Additionally, a tax-exempt tranche of Series 2022B bonds may be added at this week’s pricing, as the state has also offered tax-exempt bondholders the opportunity to showcase their bonds.

Series 2022B tax exemptions would be due May 1 and run from 2032 to 2041 with two term bonds maturing on a date to be determined.

Loop Capital Markets, UBS Financial, Morgan Stanley and Blaylock Van LLC are co-managers of the deal. Lamont Financial Services Corp. is the alderman and Foley & Judell LLP is the bond adviser.

In November, State Treasurer John Schroder announced his decision to recommend Wells Fargo enter the deal.

Schroder noted at the November meeting that JP Morgan was only disqualified from this offer and not removed from the list of state-approved underwriters for brokered deals.

Competitive sales are unaffected and all underwriters can bid on any competitive bids the state might sell.

JP Morgan was originally chosen because it had the cheapest bid, but Wells Fargo stood up and told the state it would underwrite the bonds at the lowest price that had been originally proposed.

Municipal rates have been volatile over the past few months and 2022 has brought higher returns. Investors are worried about rising interest rates as well as the lingering effects of the coronavirus pandemic, rising inflation and the possibility of increased regulation.
Looking at benchmark AAA GO scales, the 10-year muni was at 1.19% on Tuesday, according to Refinitiv Municipal Market Data, up 16 basis points from 1.03% at the time of the committee meeting. last month. The 30-year muni traded at 1.65% on Tuesday, up 17 basis points from 1.48% on Dec. 16.

Since the start of the COVID-19 pandemic in 2020, Louisiana has recorded approximately 908,000 cases with 14,054 deaths reported as of Jan. 8.

The state Department of Transportation and Development said 2021 was not a bad year overall by its metrics despite the lingering effects of the pandemic.

The DOTD said 228 highway projects were approved statewide, equating to an investment of $630.8 million last year. He noted that the ministry uses several different financing methods, such as issuing grant anticipation revenue vehicle bonds, using public-private partnerships and design-build contracts.
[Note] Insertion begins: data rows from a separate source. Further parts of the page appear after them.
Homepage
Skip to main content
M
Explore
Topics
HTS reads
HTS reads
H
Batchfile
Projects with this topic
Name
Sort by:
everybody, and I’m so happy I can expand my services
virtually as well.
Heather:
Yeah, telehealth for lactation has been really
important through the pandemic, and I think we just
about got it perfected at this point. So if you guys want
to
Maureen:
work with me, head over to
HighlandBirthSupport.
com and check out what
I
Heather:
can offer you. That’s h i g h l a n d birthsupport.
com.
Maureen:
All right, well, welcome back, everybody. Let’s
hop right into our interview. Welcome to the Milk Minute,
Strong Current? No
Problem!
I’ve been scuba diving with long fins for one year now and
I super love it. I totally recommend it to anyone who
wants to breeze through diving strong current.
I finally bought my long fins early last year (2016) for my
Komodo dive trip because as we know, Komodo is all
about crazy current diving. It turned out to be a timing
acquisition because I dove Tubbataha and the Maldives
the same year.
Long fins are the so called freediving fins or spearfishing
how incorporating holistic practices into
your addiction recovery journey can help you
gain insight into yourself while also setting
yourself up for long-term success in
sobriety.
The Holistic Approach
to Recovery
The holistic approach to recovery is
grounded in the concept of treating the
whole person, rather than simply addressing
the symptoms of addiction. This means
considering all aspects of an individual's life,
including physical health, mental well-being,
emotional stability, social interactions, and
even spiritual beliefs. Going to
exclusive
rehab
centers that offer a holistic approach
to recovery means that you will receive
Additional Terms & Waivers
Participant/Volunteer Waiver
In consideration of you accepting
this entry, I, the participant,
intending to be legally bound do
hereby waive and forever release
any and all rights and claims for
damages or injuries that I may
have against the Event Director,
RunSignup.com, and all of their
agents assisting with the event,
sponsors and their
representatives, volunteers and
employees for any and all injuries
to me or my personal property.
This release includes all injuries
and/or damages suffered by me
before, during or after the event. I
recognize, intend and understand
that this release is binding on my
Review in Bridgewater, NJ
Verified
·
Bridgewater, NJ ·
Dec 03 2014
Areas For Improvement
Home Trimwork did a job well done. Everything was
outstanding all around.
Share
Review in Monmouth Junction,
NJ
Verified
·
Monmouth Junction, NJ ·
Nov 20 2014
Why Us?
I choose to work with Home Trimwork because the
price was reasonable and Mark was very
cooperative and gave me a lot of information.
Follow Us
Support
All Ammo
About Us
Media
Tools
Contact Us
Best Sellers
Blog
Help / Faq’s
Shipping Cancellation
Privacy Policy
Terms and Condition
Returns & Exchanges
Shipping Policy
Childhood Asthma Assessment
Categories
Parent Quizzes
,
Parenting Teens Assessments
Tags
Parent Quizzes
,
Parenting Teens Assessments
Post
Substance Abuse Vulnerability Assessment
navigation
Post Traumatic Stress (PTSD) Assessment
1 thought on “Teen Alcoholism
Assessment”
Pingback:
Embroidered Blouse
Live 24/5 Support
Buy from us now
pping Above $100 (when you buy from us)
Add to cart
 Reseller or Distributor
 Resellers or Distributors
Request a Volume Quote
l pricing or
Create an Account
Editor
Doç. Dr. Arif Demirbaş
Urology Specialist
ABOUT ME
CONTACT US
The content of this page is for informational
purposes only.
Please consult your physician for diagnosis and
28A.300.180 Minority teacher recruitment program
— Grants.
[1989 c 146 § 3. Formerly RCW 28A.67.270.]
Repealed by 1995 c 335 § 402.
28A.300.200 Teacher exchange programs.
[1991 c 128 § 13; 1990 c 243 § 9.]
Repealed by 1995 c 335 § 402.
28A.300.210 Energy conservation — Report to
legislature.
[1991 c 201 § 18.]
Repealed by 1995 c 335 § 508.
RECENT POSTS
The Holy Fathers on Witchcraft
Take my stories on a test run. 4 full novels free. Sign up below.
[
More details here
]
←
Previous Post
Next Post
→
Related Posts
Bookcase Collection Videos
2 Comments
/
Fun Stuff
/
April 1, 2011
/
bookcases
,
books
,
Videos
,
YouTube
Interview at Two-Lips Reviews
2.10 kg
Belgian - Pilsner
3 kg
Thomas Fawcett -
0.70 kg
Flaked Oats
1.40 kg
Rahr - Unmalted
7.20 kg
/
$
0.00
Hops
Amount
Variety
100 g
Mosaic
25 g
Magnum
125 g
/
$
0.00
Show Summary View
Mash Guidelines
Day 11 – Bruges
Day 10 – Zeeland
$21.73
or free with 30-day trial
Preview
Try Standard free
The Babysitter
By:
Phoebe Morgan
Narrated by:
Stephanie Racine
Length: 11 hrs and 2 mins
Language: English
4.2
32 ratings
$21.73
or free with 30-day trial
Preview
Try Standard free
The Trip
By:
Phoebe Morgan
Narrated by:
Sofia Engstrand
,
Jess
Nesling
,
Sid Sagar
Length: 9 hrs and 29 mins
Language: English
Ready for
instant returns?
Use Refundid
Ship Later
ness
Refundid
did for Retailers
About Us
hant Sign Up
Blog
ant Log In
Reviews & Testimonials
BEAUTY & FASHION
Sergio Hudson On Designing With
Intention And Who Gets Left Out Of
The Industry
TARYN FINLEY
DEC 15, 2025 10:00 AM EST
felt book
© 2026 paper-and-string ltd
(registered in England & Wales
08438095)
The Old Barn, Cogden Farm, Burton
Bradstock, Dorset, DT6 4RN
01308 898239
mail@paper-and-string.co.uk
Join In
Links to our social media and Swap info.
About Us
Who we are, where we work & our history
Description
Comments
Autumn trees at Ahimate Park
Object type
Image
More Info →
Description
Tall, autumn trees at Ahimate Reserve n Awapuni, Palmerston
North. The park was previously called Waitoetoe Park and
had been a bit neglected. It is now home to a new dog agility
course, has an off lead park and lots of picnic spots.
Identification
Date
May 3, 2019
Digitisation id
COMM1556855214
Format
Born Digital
This allowed DOTD to continue several large-scale projects that had been halted due to lack of funding and to start several new ones.

“While the year was another challenging year due to COVID-19 and Hurricane Ida, we were able to accomplish many milestones,” DOTD Secretary Shawn Wilson said in an overview. annual. “We initiated and completed several major projects, and probably the department’s greatest accomplishments over the past year have been the passage of the bipartisan Infrastructure Investment and Jobs Act (IIJA) through Congress. and the signing of vehicle sales tax legislation. .”

He noted that Louisiana is expected to receive nearly $6 billion in federal funding over the next five years from the IIJA and will begin receiving at least $150 million in fiscal year 2023-24 from vehicle taxes.

“I’m proud of the things we accomplished in 2021 and I’m extremely optimistic for 2022 and the years ahead,” he said.

Also at the committee meeting last month, an additional resolution was passed by the panel for the issuance of up to $280 million in general obligation redemption bonds to redeem series GOs. 2014A in circulation.

The state’s GOs are rated Aa3 by Moody’s and AA-minus by S&P and Fitch Ratings.

Since 2011, the state has sold more than $10 billion in debt, with most issuance occurring in 2012 when it offered $1.8 billion. The state was not on the market in 2018.